Delta exposure from call options: 0.30 x 2 x 100 = 60
Delta exposure from put options: -0.70 x 2 x 100 = -140
Total delta = 60 – 140 = -80
This portfolio has a total delta exposure of -80 meaning every $1 price decrease in the underlying stock price will cause the portfolio to increase $80 in value. It can be made delta-neutral by buying 80 shares of the underlying stock.
If delta is the option’s price sensitivity to underlying price change, gamma is the option’s delta sensitivity to the underlying price change. This means every $1 increase in the underlying asset’s price will cause the delta to increase 0.05 if the option’s gamma is 0.05. Note that gamma is positive for both call and put options and it is a second order greek. This means gamma shows the sensitivity of a first order greek which is delta.
Gamma phenomenon creates a new discussion that’s important in option trading: delta is not a constant and it’s continuously changing. The fact that delta is a changing parameter and gamma is the rate of this change means that we can’t just perform a delta hedging and then forget about it.
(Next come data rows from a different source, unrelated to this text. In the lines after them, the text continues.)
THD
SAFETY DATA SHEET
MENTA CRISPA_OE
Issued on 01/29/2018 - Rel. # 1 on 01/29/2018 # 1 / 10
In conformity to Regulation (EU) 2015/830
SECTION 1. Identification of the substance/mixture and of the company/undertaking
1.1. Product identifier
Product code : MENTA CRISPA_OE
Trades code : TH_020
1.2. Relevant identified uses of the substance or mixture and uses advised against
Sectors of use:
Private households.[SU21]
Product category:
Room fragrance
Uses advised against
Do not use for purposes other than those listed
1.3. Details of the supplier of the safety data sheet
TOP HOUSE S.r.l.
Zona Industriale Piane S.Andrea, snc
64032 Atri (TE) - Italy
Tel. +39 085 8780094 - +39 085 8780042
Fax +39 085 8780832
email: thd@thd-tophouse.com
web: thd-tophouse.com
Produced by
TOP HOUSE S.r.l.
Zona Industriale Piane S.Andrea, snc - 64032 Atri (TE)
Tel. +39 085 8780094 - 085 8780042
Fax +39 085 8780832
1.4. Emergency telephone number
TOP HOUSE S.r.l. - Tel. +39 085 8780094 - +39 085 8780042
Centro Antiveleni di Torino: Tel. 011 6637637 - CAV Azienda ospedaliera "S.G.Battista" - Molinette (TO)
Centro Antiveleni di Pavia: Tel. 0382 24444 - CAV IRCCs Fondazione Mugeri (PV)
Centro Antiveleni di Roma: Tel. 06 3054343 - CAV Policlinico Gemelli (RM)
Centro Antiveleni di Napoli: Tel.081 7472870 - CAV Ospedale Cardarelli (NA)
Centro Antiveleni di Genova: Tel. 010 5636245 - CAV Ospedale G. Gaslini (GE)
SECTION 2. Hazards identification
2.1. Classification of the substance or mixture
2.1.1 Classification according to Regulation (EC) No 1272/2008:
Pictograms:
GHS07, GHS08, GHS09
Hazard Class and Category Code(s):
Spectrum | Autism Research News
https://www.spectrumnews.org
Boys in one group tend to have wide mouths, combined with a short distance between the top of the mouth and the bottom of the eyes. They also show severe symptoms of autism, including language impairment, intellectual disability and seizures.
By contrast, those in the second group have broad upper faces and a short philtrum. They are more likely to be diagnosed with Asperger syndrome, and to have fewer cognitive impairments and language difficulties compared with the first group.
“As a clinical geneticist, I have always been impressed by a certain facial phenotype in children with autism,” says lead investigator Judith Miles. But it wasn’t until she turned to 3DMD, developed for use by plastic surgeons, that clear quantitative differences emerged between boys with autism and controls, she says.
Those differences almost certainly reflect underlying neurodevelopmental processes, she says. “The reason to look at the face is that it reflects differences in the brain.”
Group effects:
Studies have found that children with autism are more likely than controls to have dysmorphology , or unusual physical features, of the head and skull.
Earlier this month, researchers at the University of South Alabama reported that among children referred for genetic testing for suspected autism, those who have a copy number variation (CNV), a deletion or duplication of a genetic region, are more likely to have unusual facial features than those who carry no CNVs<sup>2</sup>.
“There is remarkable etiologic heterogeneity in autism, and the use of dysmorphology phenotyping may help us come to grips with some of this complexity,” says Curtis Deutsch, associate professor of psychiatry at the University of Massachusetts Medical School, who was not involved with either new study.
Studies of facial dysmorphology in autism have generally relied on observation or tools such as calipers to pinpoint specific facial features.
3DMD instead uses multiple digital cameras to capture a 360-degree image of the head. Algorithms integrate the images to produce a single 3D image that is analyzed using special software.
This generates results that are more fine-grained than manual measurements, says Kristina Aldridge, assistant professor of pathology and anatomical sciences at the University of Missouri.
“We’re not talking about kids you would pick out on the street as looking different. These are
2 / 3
In order to achieve a delta-neutral strategy trader would have to continuously, or at least periodically, perform delta hedging adjustments. Because as the underlying price changes delta would change at a rate of gamma and this change would impact the neutral position.
Luckily, in practical world most investors and traders don’t seek an absolute delta neutral position and they may only adjust based on the relatively big price movements depending on their risk appetite. However, in a big enough position delta hedging can have a
big impact on the bottom-line and trader can be in a situation to perform a perfect delta hedging.
Institutional traders and portfolio managers will utilize very useful computer programs developed with spreadsheets, databases and other quantitative solutions making delta hedging an easier adjustment to make than it would be if calculated manually and continuously. These computer programs can be built in-house and/or purchased externally with the ideal purpose of making the management of an option portfolio flawless.
Let’s say you have 10 put options with a delta of -0.20 and gamma 0.01 (multiplier = 100). Your total delta exposure will be: 10 x 100 x -0.20 = -200
After $1 price increase your delta will increase at a rate of gamma which is 0.01, so,
New Delta: -0.20 + 0.01 = -0.19
New Total Delta: -0.19 x 10 x 100 = -190
Initial Delta Hedging: You will need to buy 200 underlying shares.
New Delta Adjustment: You will need to sell 10 shares to achieve a total of 190 long shares.
As you can see from this example, delta hedging is a continuous operation and it would need to be constantly adjusted to achieve a delta-neutral position as the underlying asset’s price goes up and down. The frequency and precision of these adjustments totally depends on the investor’s goals and risk appetite.